Town Public Safety Commissioner Justin McCaffrey said 20 of 48 public safety officers and all 18 bay constables are eligible to carry weapons.
Under state law, bay constables already were allowed to carry weapons but have not, town officials said. Town spokesman Brian Nevin said in an email that bay constables must purchase their own department-approved 9 mm pistol, but bay constables who do not wish to carry firearms will not be required to.
Town officials said many bay constables in the state already carry firearms. Hempstead, for example, allows its bay constables to carry weapons, Hempstead town spokesman Michael Fricchione said.
The policy for armed public safety officers requires that they have a “full carry pistol permit” issued by the Nassau County Police Department, an armed security guard license issued by New York State, and be approved by the Oyster Bay public safety commissioner.
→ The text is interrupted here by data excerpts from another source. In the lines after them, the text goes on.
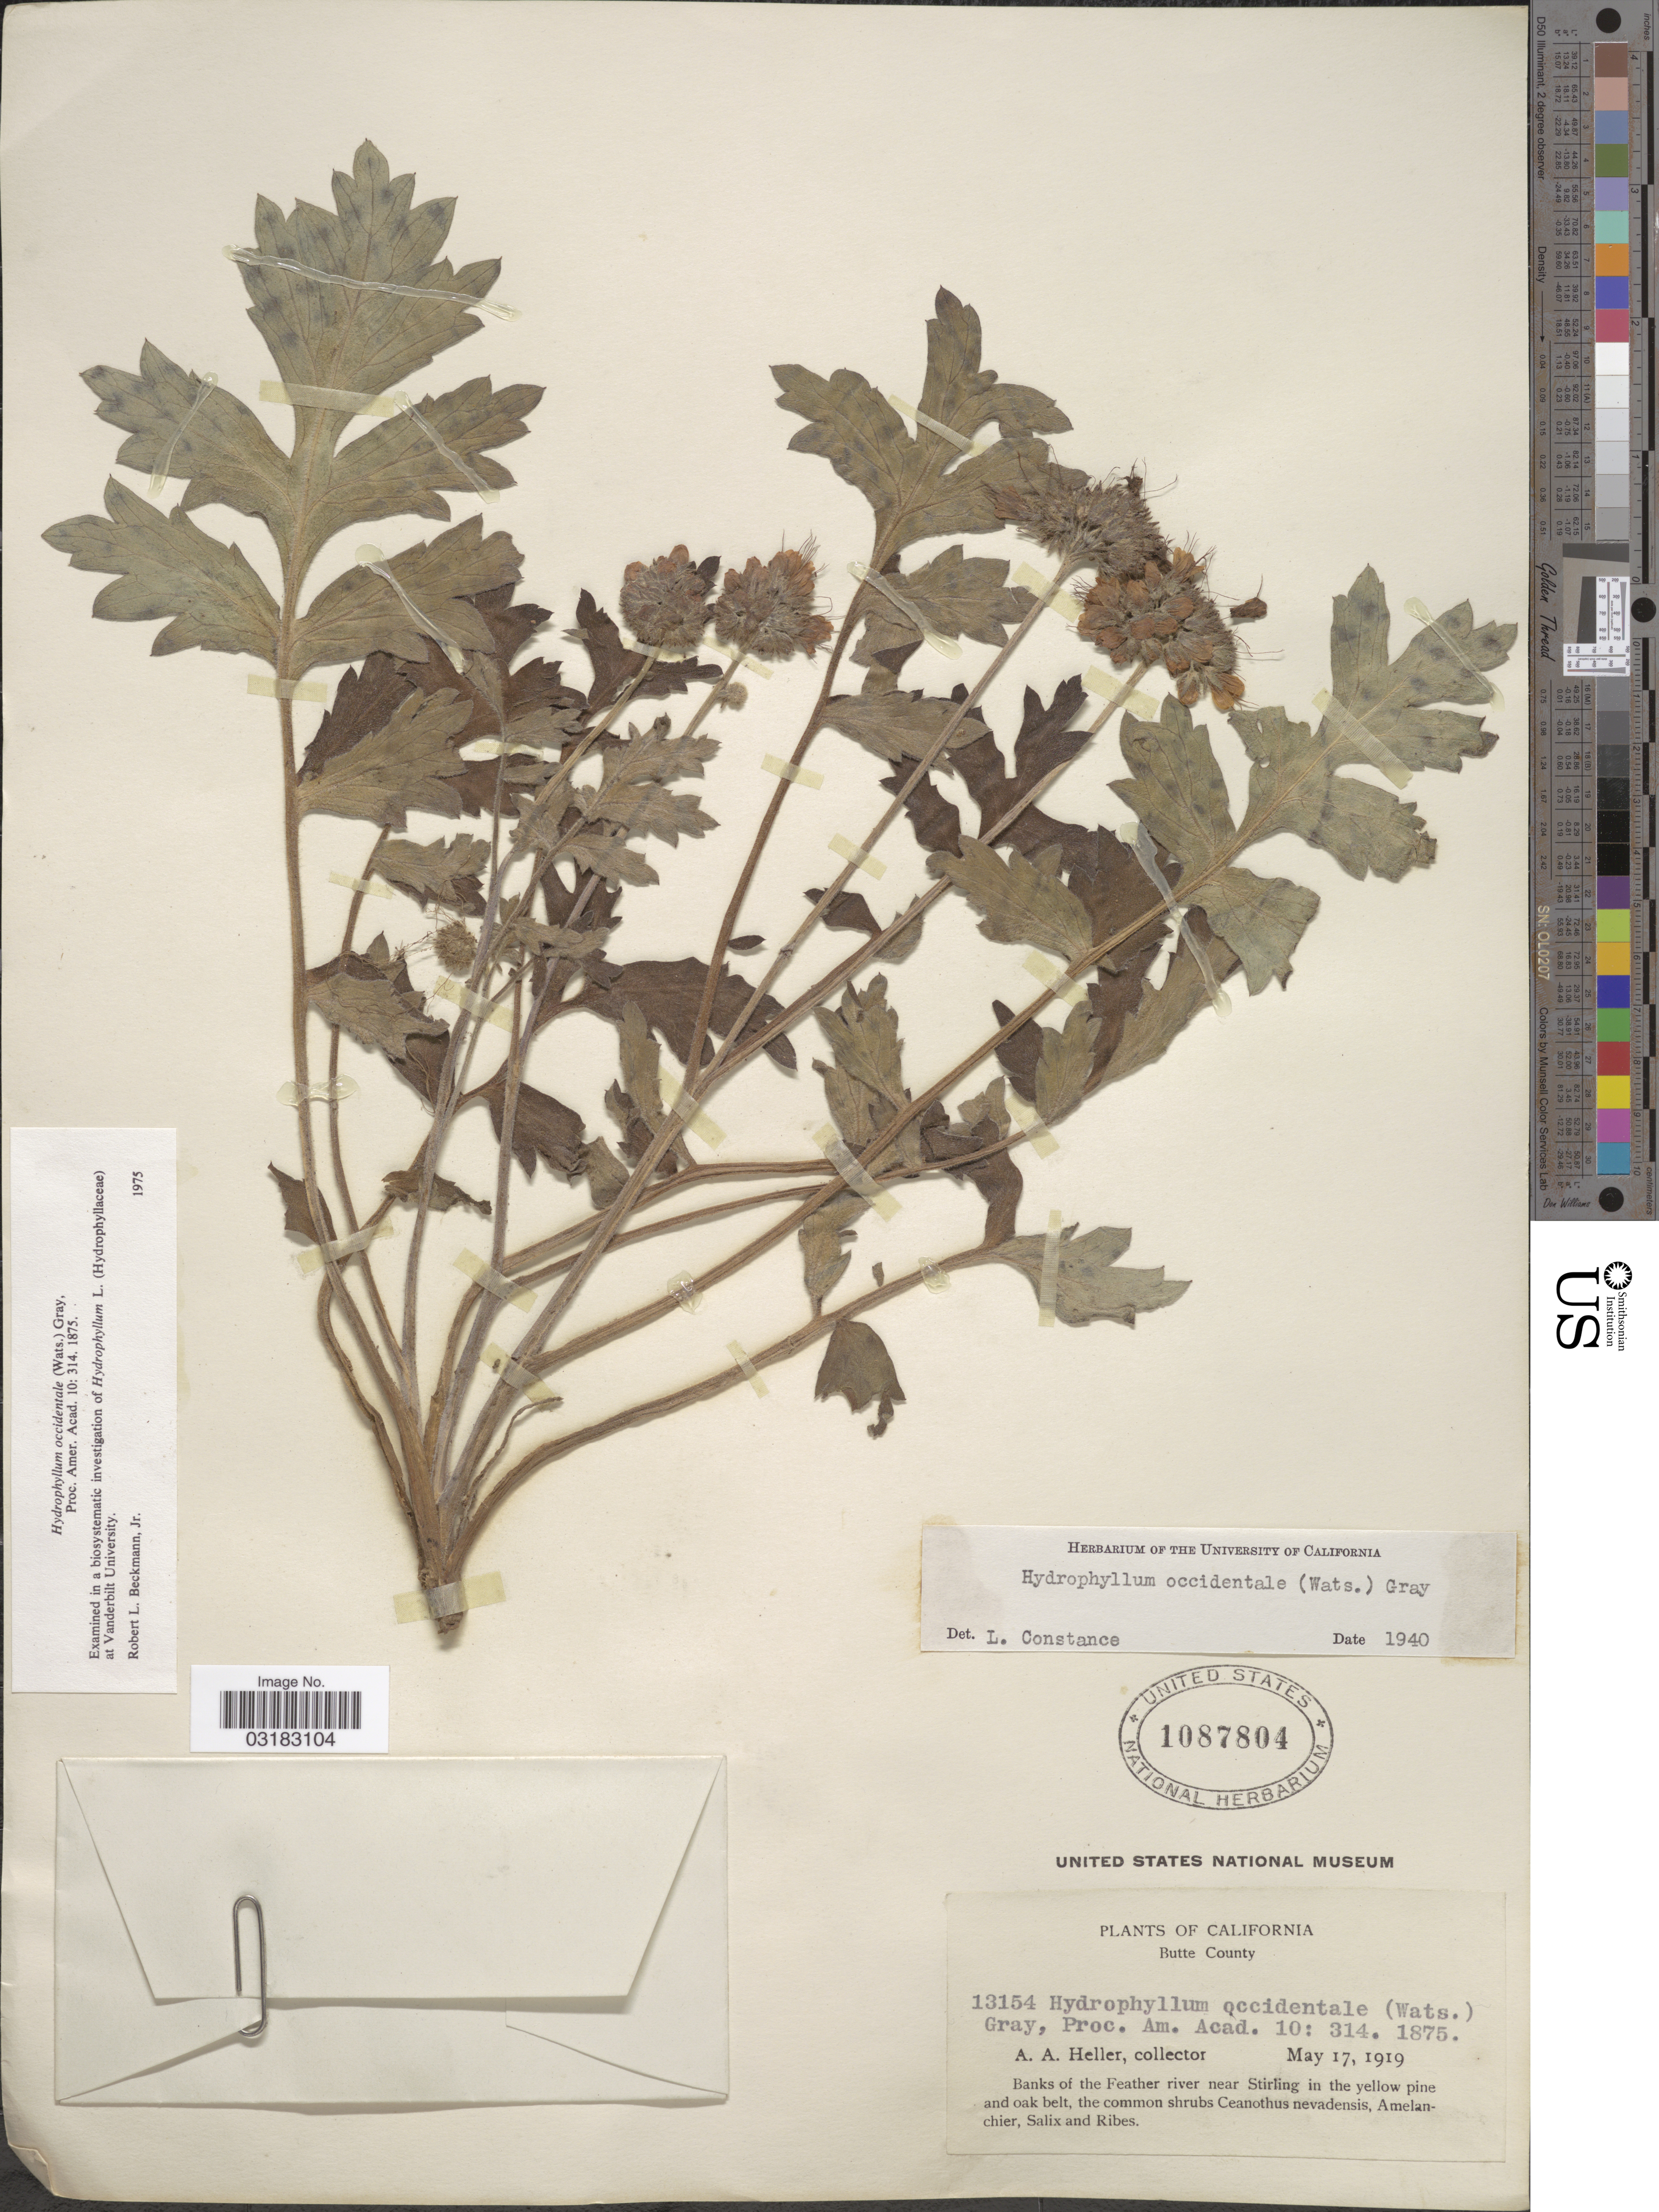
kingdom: Plantae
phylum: Tracheophyta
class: Magnoliopsida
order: Boraginales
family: Hydrophyllaceae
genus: Hydrophyllum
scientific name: Hydrophyllum occidentale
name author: (S. Watson) A. Gray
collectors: A. A. Heller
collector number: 13154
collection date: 1919-05-17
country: United States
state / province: California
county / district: Butte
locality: Butte County. Banks of the Feather river near Stirling in the yellow pine and oak belt.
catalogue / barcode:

Armed public safety officers and bay constables would be authorized to use deadly force if they “reasonably believed” the person presented an imminent threat to the officer or others, under the policy. Under certain circumstances involving suspicion of violent crimes, an officer would be authorized to shoot fleeing suspects.
The policy would require armed officers and constables to undergo background checks, a psychological evaluation and annual training in the use of deadly force.
Before the vote, Sea Cliff resident Arthur Adelman, 68, asked the board, “If they are not currently armed, what is the necessity of arming them now?”
Town Attorney Joseph Nocella responded with an example of bay constables approaching duck hunters on the water.
“As they approach someone who is armed … they themselves are unarmed,” Nocella said. “It’s a terrible situation. It’s one that mandates that they protect themselves and perhaps most importantly protect other people.”
Saladino and Nocella said arming public safety officers would only apply to active duty or retired police officers. The policy did not, however, restrict arming only public safety officers who were current or former police, rather it said they must have a full carry pistol permit issued by Nassau Police. The Nassau Police handbook on pistol licenses includes a full carry license for civilians who demonstrate they are in a threatening situation.
McCaffrey said the town’s policy may need “clarification” to restrict weapons carried by public safety officers to only active and retired police officers.
“We’ll announce any and all clarifications,” Saladino said.